A catty of crucian carp, half a green onion, two slices of ginger, four slices of garlic, a proper amount of dried Chili, a little braised soy sauce,
Light soy sauce, a little salt, a little chicken essence, a little starch, a little white wine and a little shredded onion.
Practice steps
Wash the crucian carp and cut a few knives on the fish, both sides; Put it into a pot, sprinkle some salt,
A little white wine; Apply salt and white wine to the fish by hand and marinate for half an hour;
Garlic is cut into garlic slices, onion is obliquely cut into onion segments, ginger is cut into shredded ginger, and dried pepper is cut into segments;
After the fish is salted, sprinkle dry starch on both sides of the fish and pat evenly;
Pour a little oil into the non-stick pan, heat the oil and fry the crucian carp;
Both sides are fried golden and served out;
Pour the remaining oil of fried fish into the pot, add onion, ginger, garlic and dried Chili and stir-fry until fragrant;
Pour in a little soy sauce, a little braised soy sauce, two spoonfuls of sugar, and add a proper amount of boiling water;
Add the fried crucian carp, pour the soup on the fish with a spoon, and pour it several times;
Cover the pot and simmer for ten minutes;
After ten minutes, the soup is almost collected.

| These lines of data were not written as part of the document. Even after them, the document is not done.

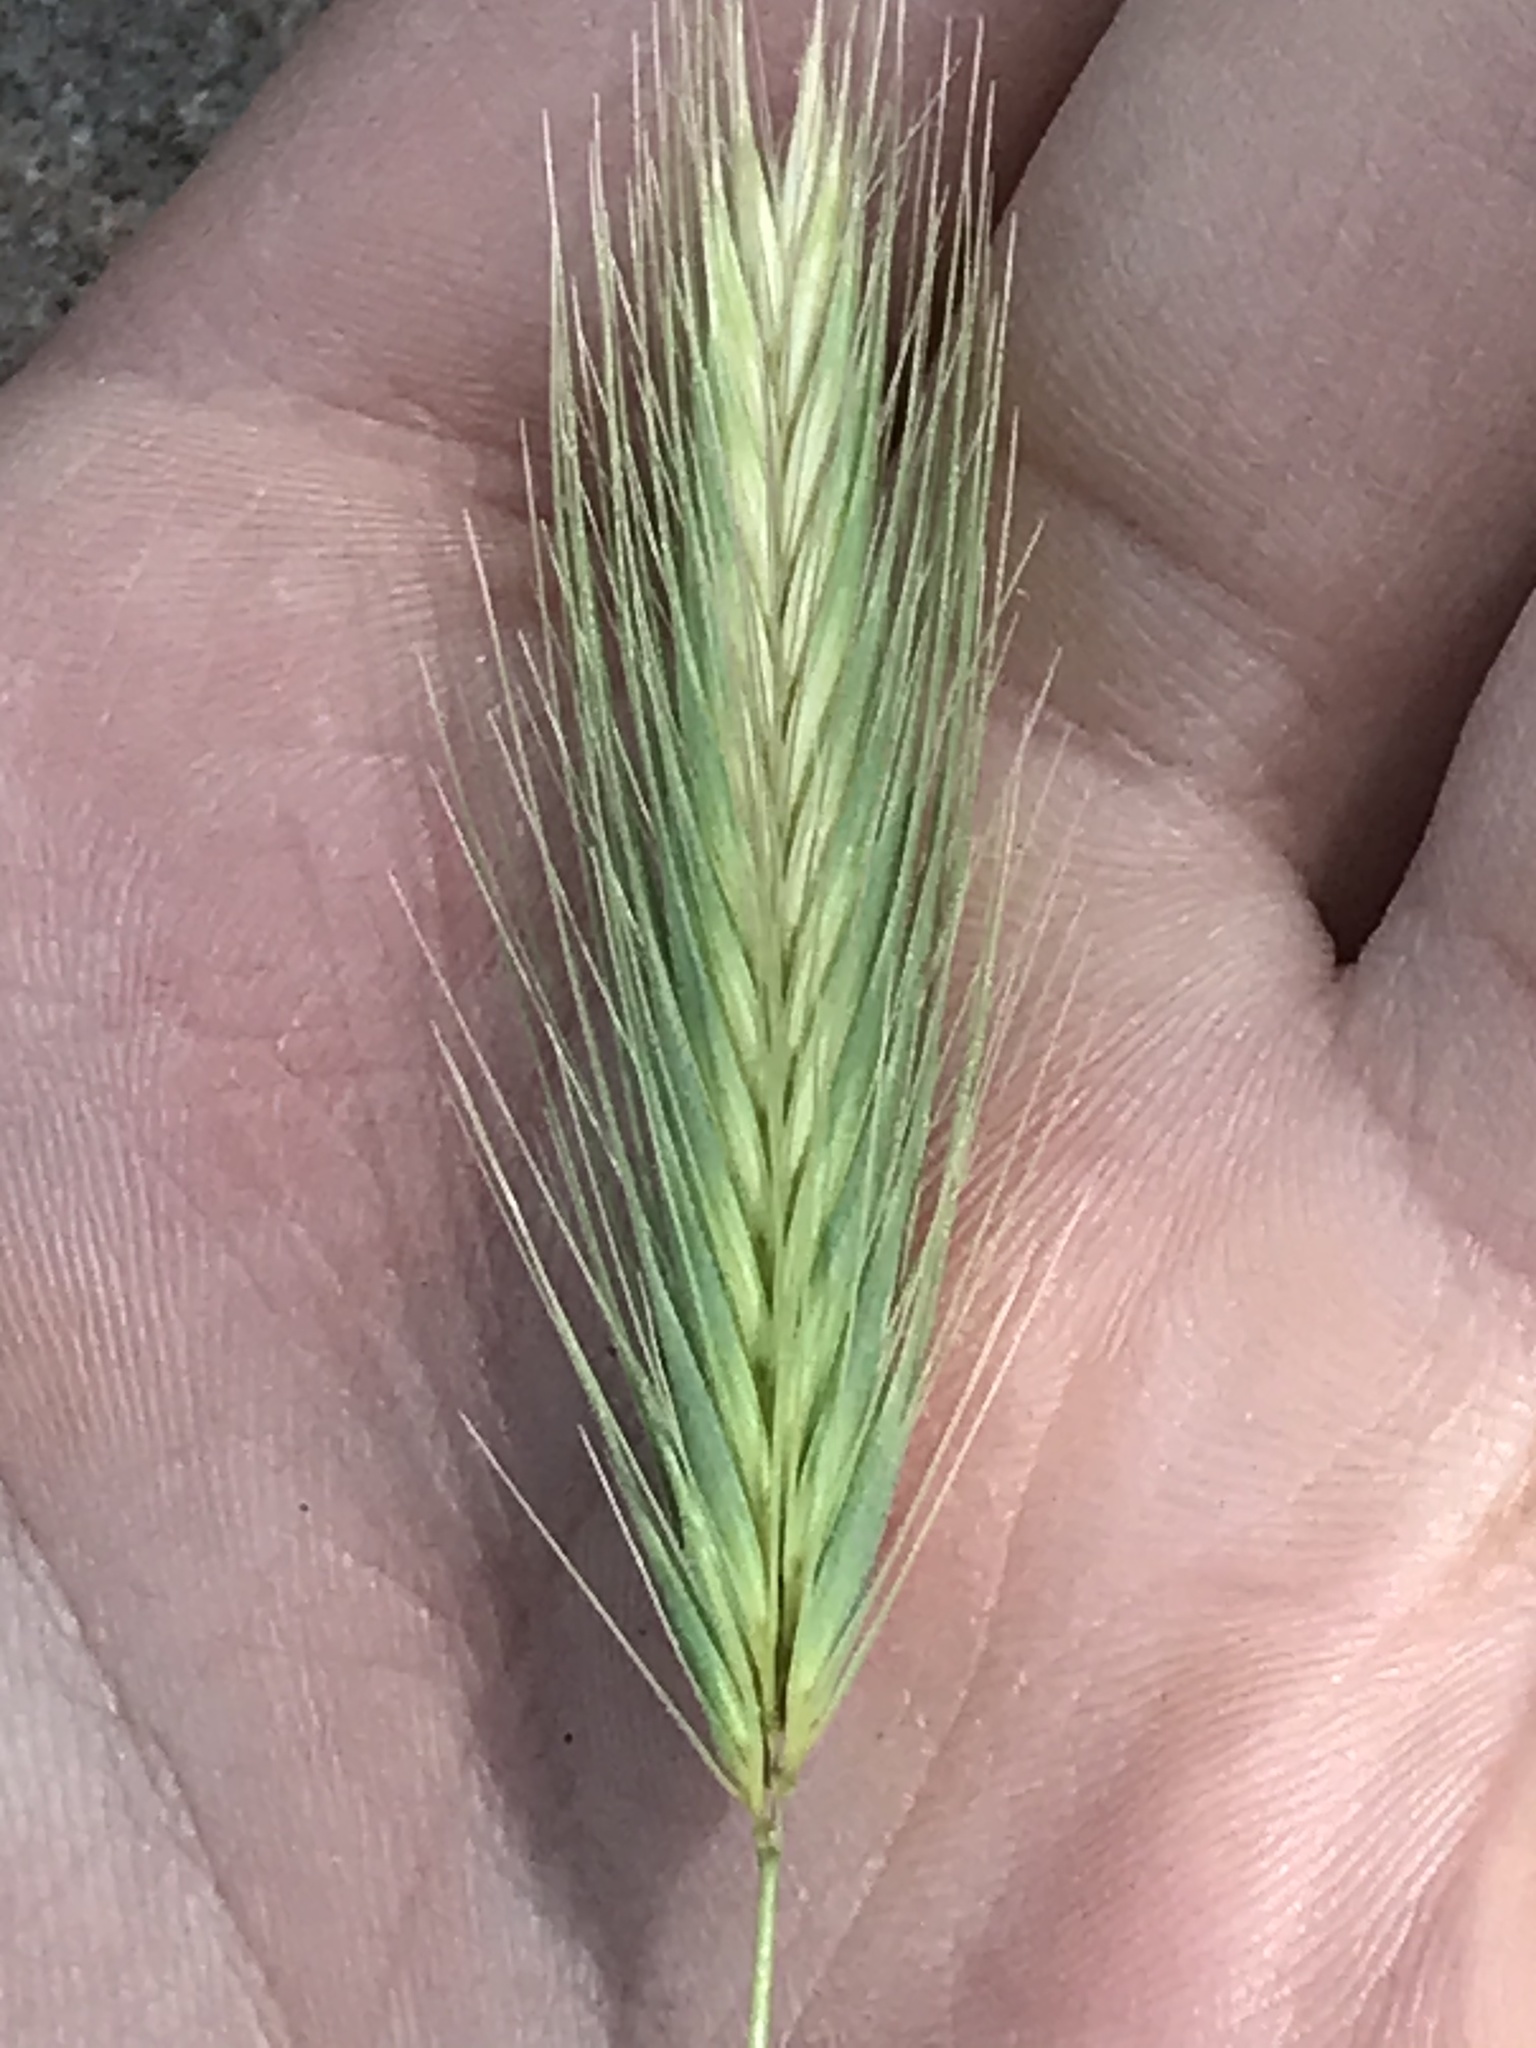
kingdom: Plantae
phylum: Tracheophyta
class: Liliopsida
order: Poales
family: Poaceae
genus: Hordeum
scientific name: Hordeum murinum
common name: Wall barley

Add a little salt and chicken essence and turn off the fire.
Serve on a plate and sprinkle with shredded onion.
Tips
1 When washing fish, be sure to clean the black film in the belly of the fish, otherwise the fish will taste bitter;
2 Both soy sauce with soy sauce and braised soy sauce are salty, and salt is also put in the pickled fish. Try it before putting it in the salt.
It is best to use a non-stick pan for frying fish, so that the fried fish has a good shape and will not be broken;
Fish will be soft in the process of stewing, and it will not be served well when it is served, so it will not be broken with two shovels.
(2) The practice of braising pomfret fish at home.
One pomfret, several shallots, several slices of ginger, one clove of garlic, one red pepper, one tablespoon of soy sauce, one teaspoon of soy sauce,
1 teaspoon of salt, 2 tablespoons of cooking wine, 1 tablespoon of sugar, 1 tablespoon of vinegar, 2 tablespoons of corn starch10g and water starch.
Practice steps
Remove the viscera from the stomach of pomfret, wash it, and make three oblique cuts on both sides of the fish;
Marinate pomfret with salt, a tablespoon of cooking wine and ginger slices for a while;
Slice ginger, cut onion into scallions, slice chopped green onion and garlic, and dice red pepper;
The pickled pomfret is dried with kitchen paper, and then the fish is thinly and evenly coated with corn starch;
Add more oil to the pan, which can be half the thickness of hairtail, and the oil is 70% hot. Put the fish in the frying pan.
Deep-frying while shaping, and then turning over and frying; And then draining the oil;
Leave the bottom oil in the pot, add ginger slices, onion slices, garlic slices and diced red pepper and stir-fry until fragrant;
Add the fried pomfret, add one tablespoon of cooking wine, one tablespoon of soy sauce, one teaspoon of soy sauce and one tablespoon of sugar.
Add some water just equal to the fish, boil over high fire, and cook over low fire until the soup is thick; It is best to pour a spoonful of vinegar along the edge of the pot;
Plate pomfret, add water starch to the remaining sauce in the pot, and make it into thick juice to pour on the fish;
Sprinkle with chopped green onion and a little diced red pepper; You can enjoy it!
Tips
1 Before frying fish, be sure to dry the water on the surface of the fish to prevent oil splashing and fish skin sticking to the pan, and wrap the raw flour to prevent the fish skin from sticking to the pan;
Fry the fish thoroughly on one side and then turn it upside down to prevent the fish from being fried.